Take every line from the data that has the word "VVSproffen" in it.

Start of DATA FOR REVIEW

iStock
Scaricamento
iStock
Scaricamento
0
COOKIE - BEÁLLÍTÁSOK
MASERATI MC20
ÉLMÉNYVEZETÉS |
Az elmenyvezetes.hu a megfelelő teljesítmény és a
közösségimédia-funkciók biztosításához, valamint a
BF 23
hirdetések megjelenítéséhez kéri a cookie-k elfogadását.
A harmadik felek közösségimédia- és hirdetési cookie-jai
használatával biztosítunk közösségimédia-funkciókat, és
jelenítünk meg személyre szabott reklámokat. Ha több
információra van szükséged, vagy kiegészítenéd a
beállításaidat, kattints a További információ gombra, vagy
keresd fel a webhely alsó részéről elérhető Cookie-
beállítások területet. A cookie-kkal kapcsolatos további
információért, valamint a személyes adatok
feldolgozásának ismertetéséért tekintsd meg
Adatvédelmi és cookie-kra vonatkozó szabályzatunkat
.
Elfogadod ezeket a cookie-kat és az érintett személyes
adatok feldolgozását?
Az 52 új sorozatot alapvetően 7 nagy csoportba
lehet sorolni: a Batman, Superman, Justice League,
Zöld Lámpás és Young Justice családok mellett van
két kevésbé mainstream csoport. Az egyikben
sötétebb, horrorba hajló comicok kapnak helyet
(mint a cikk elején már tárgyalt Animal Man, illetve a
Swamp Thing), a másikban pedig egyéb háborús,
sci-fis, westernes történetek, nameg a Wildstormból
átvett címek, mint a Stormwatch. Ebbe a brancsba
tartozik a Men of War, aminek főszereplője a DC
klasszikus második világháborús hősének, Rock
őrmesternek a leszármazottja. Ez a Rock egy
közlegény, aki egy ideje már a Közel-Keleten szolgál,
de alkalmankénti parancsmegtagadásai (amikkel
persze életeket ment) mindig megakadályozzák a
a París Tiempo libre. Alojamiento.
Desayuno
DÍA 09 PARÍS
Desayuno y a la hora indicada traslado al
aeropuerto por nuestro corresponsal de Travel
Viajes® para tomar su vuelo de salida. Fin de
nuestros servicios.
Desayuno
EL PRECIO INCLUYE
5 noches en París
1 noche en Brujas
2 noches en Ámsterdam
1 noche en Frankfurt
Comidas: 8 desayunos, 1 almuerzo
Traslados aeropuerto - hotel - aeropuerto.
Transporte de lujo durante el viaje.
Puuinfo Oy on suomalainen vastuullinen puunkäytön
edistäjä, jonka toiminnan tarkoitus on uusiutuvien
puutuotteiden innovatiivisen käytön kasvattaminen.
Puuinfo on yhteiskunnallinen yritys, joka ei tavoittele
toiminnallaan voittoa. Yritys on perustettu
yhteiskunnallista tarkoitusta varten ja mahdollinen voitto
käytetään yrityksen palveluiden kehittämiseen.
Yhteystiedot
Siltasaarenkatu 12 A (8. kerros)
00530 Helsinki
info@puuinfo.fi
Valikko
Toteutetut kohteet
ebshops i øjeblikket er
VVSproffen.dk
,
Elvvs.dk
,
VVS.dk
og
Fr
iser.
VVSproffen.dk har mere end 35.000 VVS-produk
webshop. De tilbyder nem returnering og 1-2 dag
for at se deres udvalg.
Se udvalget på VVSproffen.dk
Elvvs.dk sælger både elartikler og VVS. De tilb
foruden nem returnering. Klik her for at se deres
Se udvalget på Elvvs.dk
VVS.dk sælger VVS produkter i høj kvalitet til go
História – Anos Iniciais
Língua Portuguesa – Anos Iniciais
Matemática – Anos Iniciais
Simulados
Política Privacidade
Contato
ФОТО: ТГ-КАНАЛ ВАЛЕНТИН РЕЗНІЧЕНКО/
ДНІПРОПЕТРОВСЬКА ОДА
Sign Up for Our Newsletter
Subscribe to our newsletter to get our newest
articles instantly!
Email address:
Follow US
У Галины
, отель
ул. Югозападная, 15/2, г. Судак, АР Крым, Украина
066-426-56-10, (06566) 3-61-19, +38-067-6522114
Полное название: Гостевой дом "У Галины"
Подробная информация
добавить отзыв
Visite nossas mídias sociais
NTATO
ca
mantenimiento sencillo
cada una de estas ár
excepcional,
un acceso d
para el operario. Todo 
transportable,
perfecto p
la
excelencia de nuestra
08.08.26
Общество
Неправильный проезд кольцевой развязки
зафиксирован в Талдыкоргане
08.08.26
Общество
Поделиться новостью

End of DATA FOR REVIEW

## [SOLUTION]
VVSproffen.dk
VVSproffen.dk har mere end 35.000 VVS-produk
Se udvalget på VVSproffen.dk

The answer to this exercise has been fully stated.